House Speaker Nancy Pelosi and Senate Minority Leader Chuck Schumer, both Democrats, said the package delivered "urgently needed funds to save the lives and livelihoods of the American people as the virus accelerates".
Who will get the $600 cheques?
Lawmakers said the bill would send $600 per adult or child for individuals earning up to $75,000 or married couples earning up to $150,000, with families earning more receiving less.
The first cheques could arrive as soon as next week, Treasury Secretary Steven Mnuchin said.
The payment is half the amount that Congress approved for direct payments during the first round of pandemic relief last spring.
What is not in the bill?
The bill does not include substantial aid to local governments, which had been a top priority for many Democrats. In exchange, Republicans agreed to accept a deal without legal protections for businesses from Covid-related lawsuits.
Mr Schumer said the package would "establish a floor, not a ceiling, for coronavirus relief in 2021", and that Democrats would push for more aid after President-elect Joe Biden took office on 20 January.
Congress had been expected to pass the bill by Friday, but negotiations continued through the weekend.
The delays led to concerns over whether the government would shut down without a spending bill. Washington has been operating on temporary funding since October, the start of the federal government's financial year.
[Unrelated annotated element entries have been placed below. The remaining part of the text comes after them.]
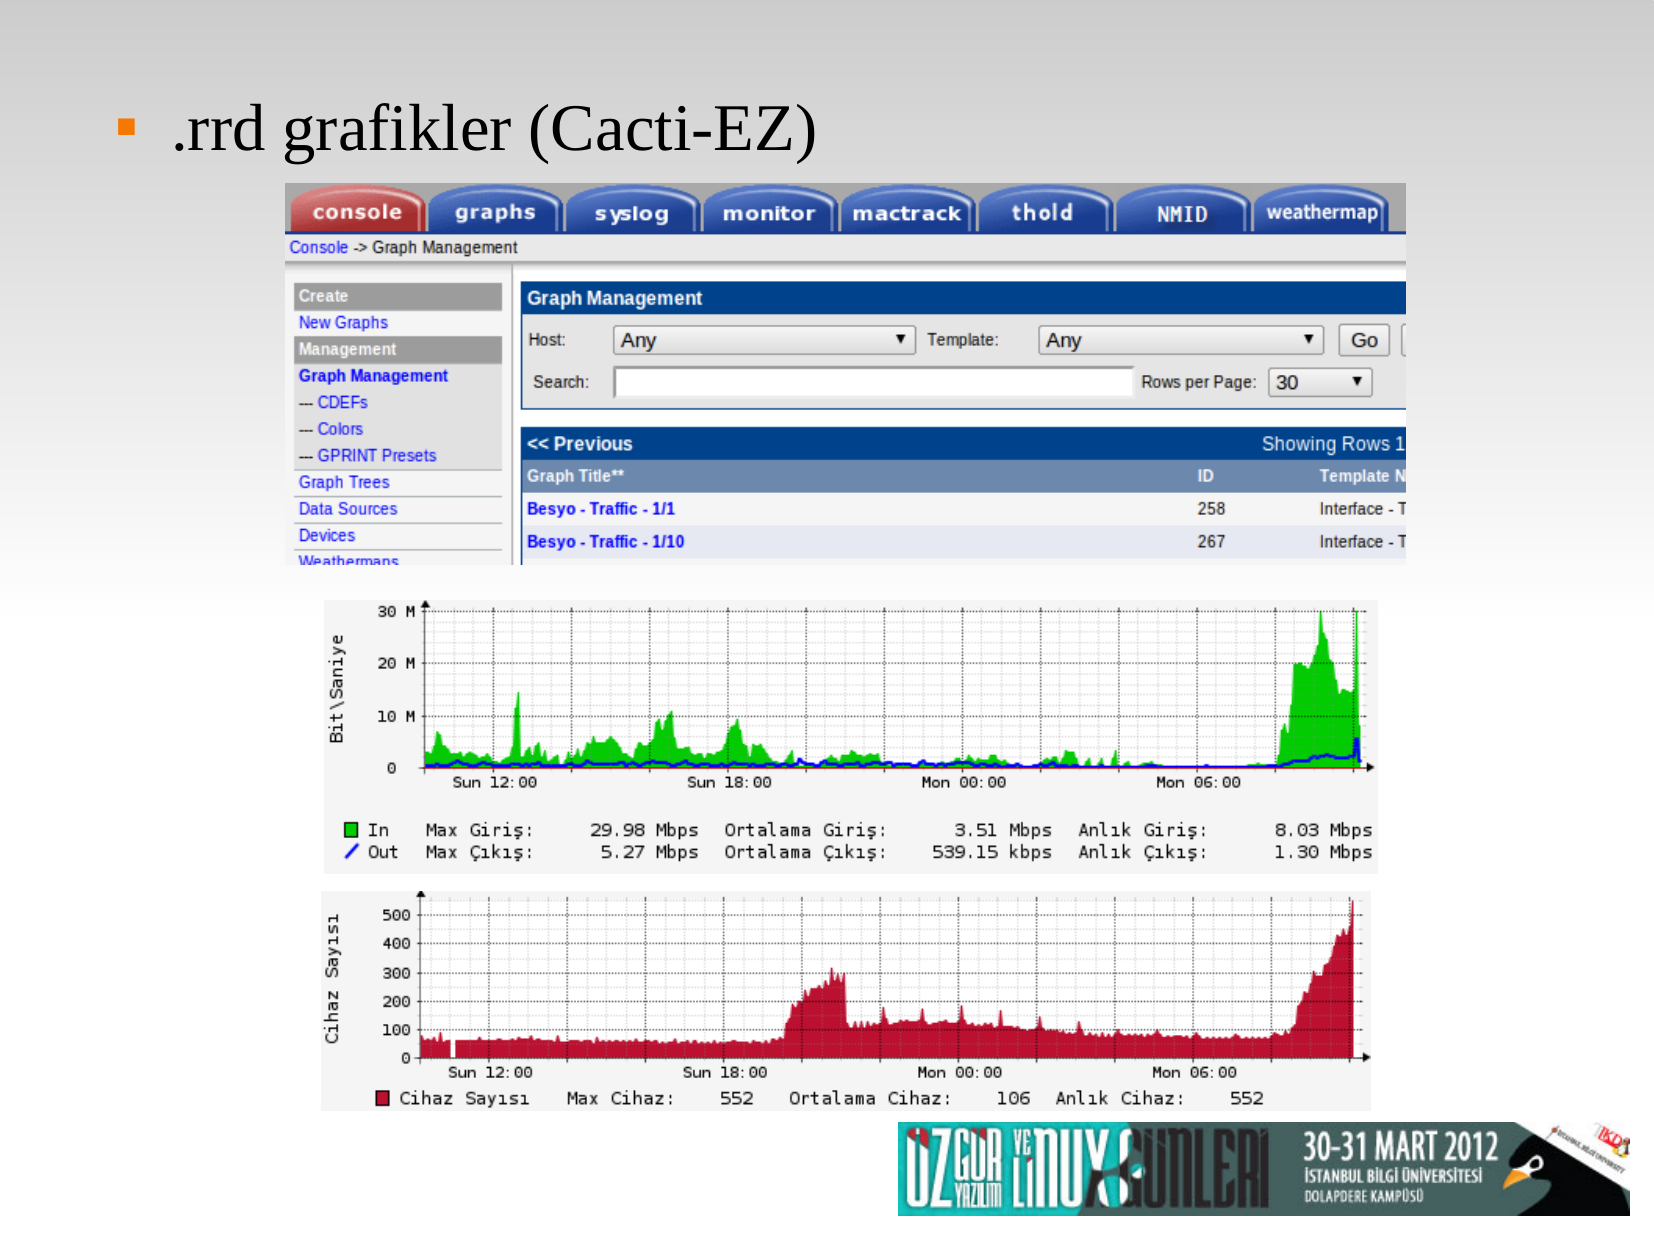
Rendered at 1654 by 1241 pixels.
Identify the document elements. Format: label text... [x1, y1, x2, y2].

picture [324, 600, 1378, 875]
picture [898, 1122, 1630, 1217]
list .rrd grafikler (Cacti-EZ) [82, 91, 1571, 910]
picture [321, 891, 1371, 1111]
picture [285, 183, 1406, 565]
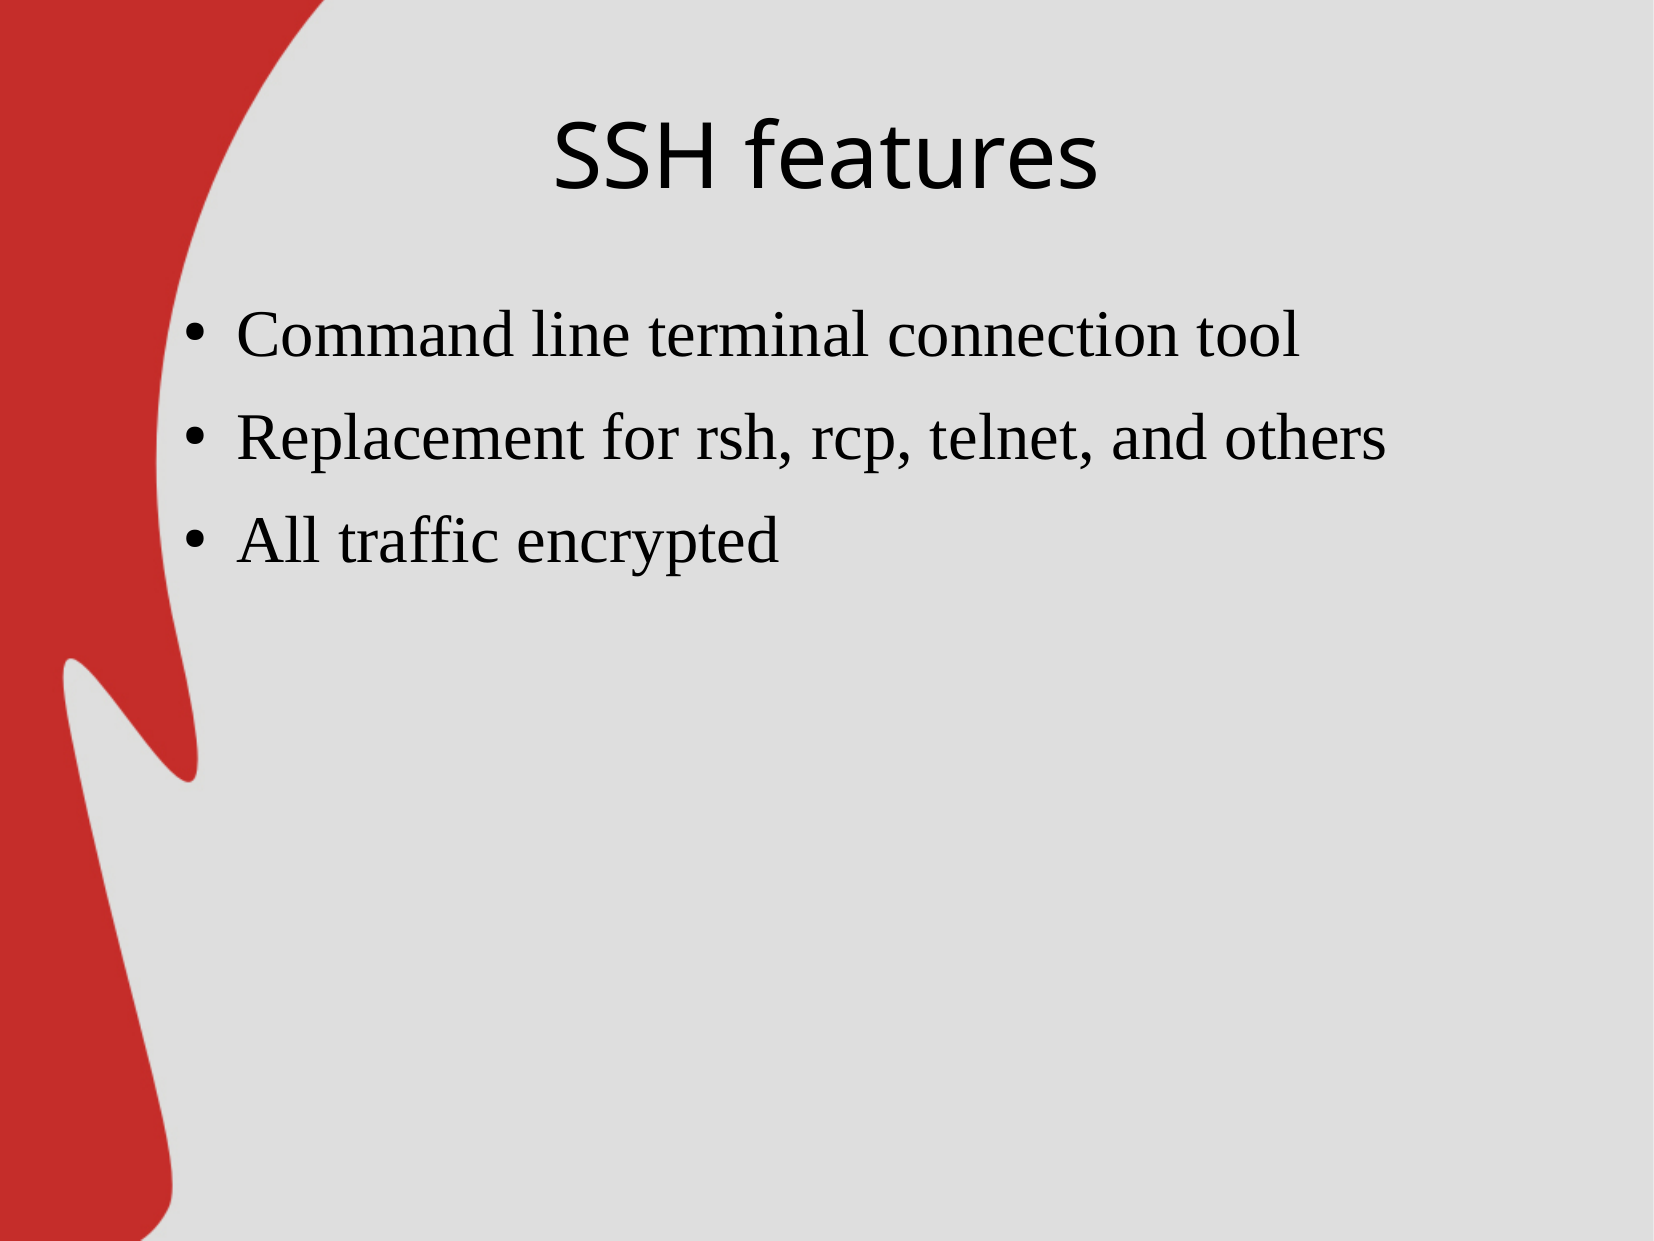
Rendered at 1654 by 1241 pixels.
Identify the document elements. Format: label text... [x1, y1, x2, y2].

title SSH features [82, 49, 1571, 257]
picture [0, 0, 1654, 1241]
list Command line terminal connection tool Replacement for rsh, rcp, telnet, and others All traffic encrypted [165, 296, 1654, 1016]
How are Americans reacting?
Economic analysts welcomed the deal, but have warned that it is probably too small and arrives too late to avert a slowdown in the recovery.
They have also expressed concerns that money devoted to the stimulus cheques - which some families are likely to save - takes away from other, more targeted programmes that might provide a more effective boost to the economy.
"Any Covid relief bill is better than no Covid relief bill, but the measures set to be passed by Congress... do not represent the most efficient use of the $900bn total cost," wrote Ian Shepherdson of Pantheon Macroeconomics.
However, on social media, many said the cheque should have been larger, saying $600 per person wasn't large enough to help meaningfully.
"$600 will hopefully save some lives but we all know it's just barely scraping by," wrote one social media user in California.
What about previous aid?
In March the US approved more than $2.4tn in economic relief, including one-off $1,200 stimulus payments, funds for businesses and money to boost weekly unemployment payments by $600.
The package was credited with cushioning the economic hit of the pandemic, which cast more than 20 million Americans out of work this spring and drove the unemployment rate up to 14.7% in April.
The US has regained about half of the jobs lost, but economists and businesses have been pushing Congress to approve further economic relief, as programmes expired and money ran out, prompting recovery to slow.
Nearly eight million more Americans are now living in poverty. This year has seen the biggest single year increase since poverty tracking began 60 years ago.